Abstract: We present the complete formula for the cusp anomalous dimension at four loops in QCD and in maximally supersymmetric Yang-Mills. In the latter theory it is given by \begin{equation} {\Gamma}^{\rm}_{\rm cusp}\Big|{\alpha_s^4} = -\left( \frac{\alpha_s N}{\pi}\right)^4 \left[ \frac{73 \pi^6}{20160} + \frac{ \zeta{3}^2}{8} + \frac{1}{N^2} \left( \frac{31\pi^6}{5040} + \frac{9 \zeta_3^2}{4} \right) \right] \,.\nonumber \end{equation} Our approach is based on computing the correlation function of a rectangular light-like Wilson loop with a Lagrangian insertion, normalized by the expectation value of the Wilson loop. In maximally supersymmetric Yang-Mills theory, this ratio is a finite function of a cross-ratio and the coupling constant.

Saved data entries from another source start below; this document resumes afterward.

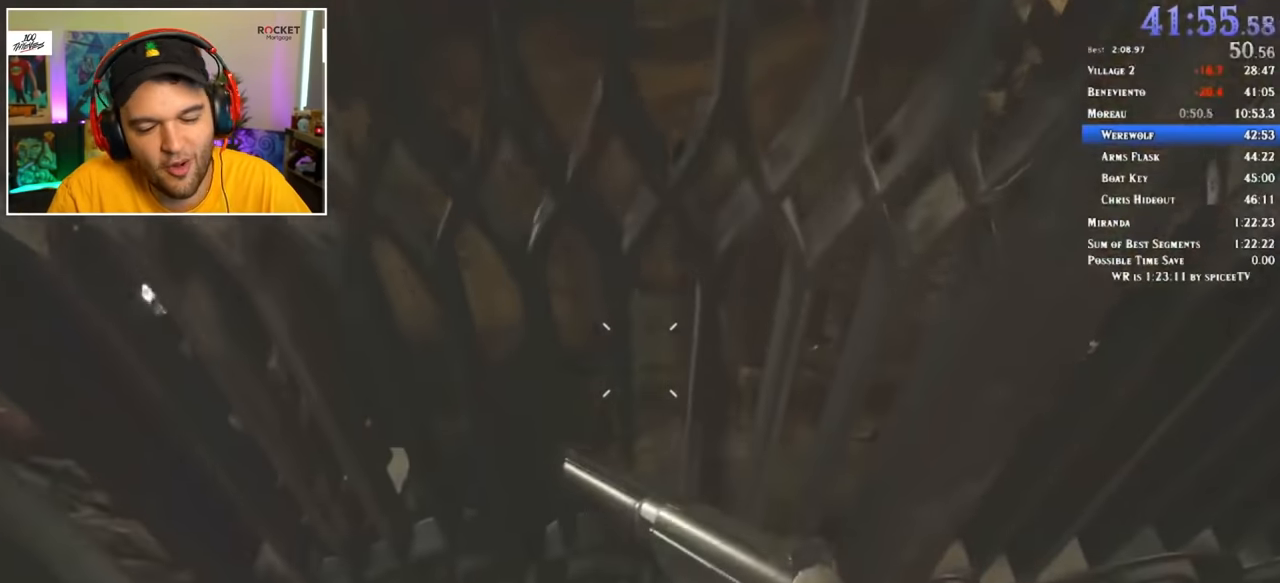
{"keys": ["shift", "w"], "mouse": [], "events": [[83, "d", "up"]]}
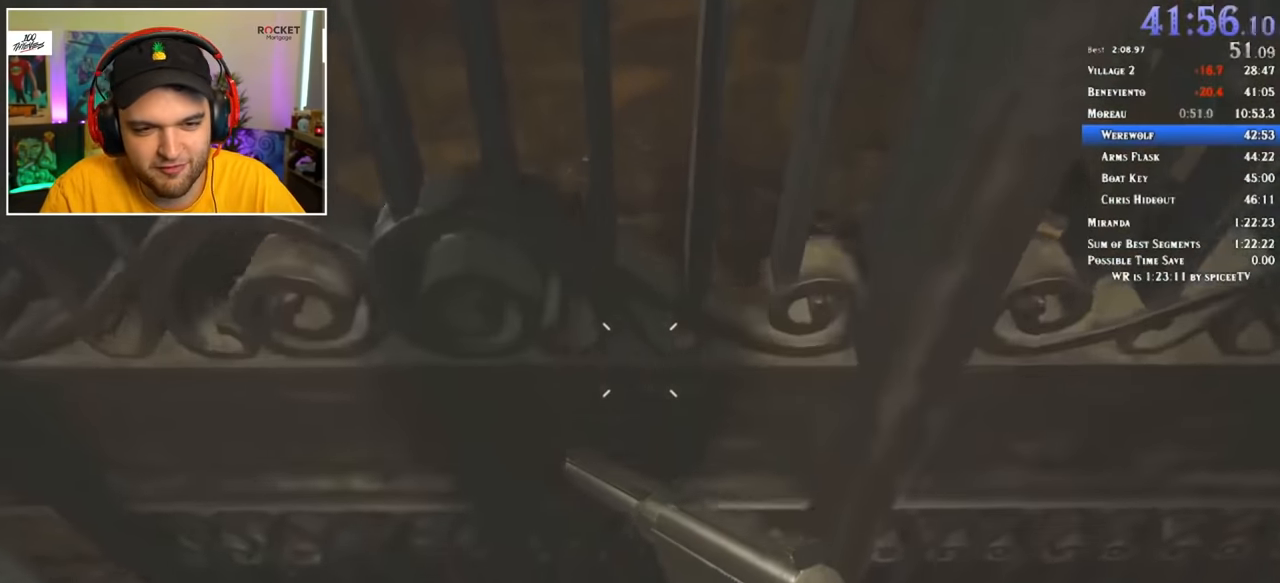
{"keys": ["shift", "w"], "mouse": [], "events": []}
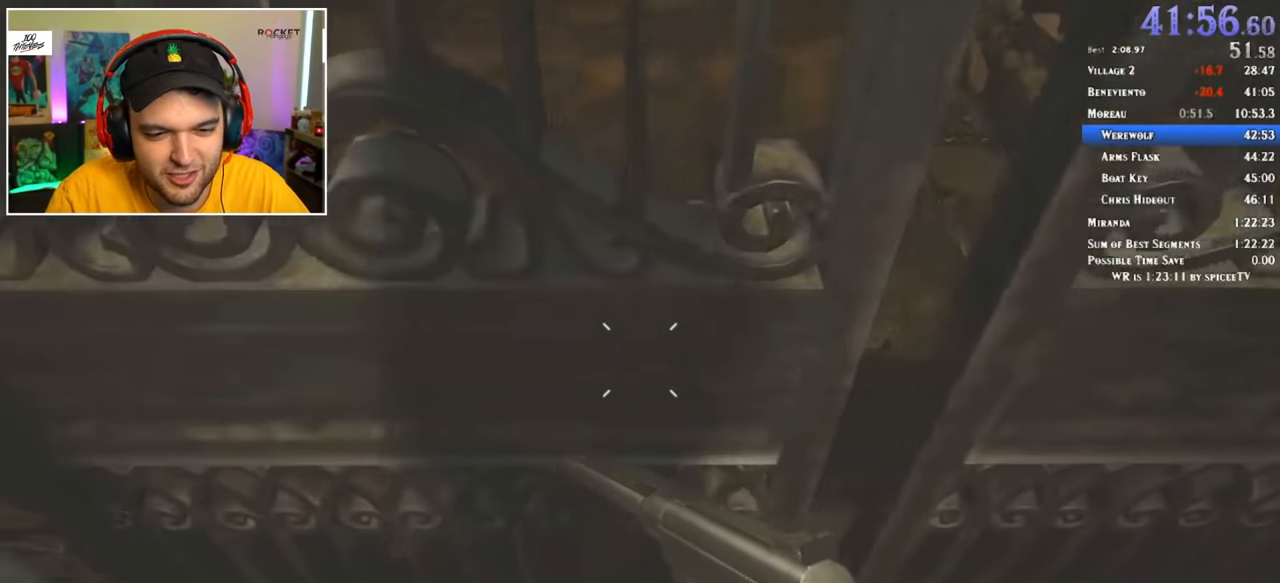
{"keys": ["shift", "w"], "mouse": [], "events": []}
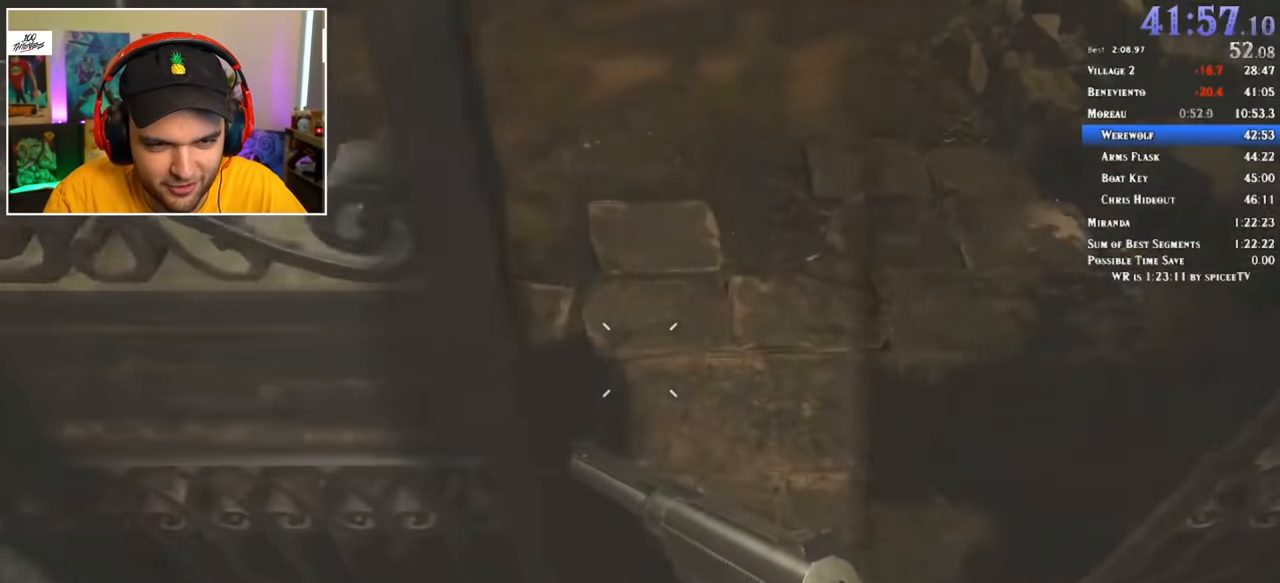
{"keys": ["shift", "w"], "mouse": [], "events": []}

We compute it to three loops, including the full colour dependence. Integrating over the position of the Lagrangian insertion gives the four-loop Wilson loop. We extract its leading divergence, which determines the four-loop cusp anomalous dimension. Finally, we employ a supersymmetric decomposition to derive the last missing ingredient in the corresponding QCD result.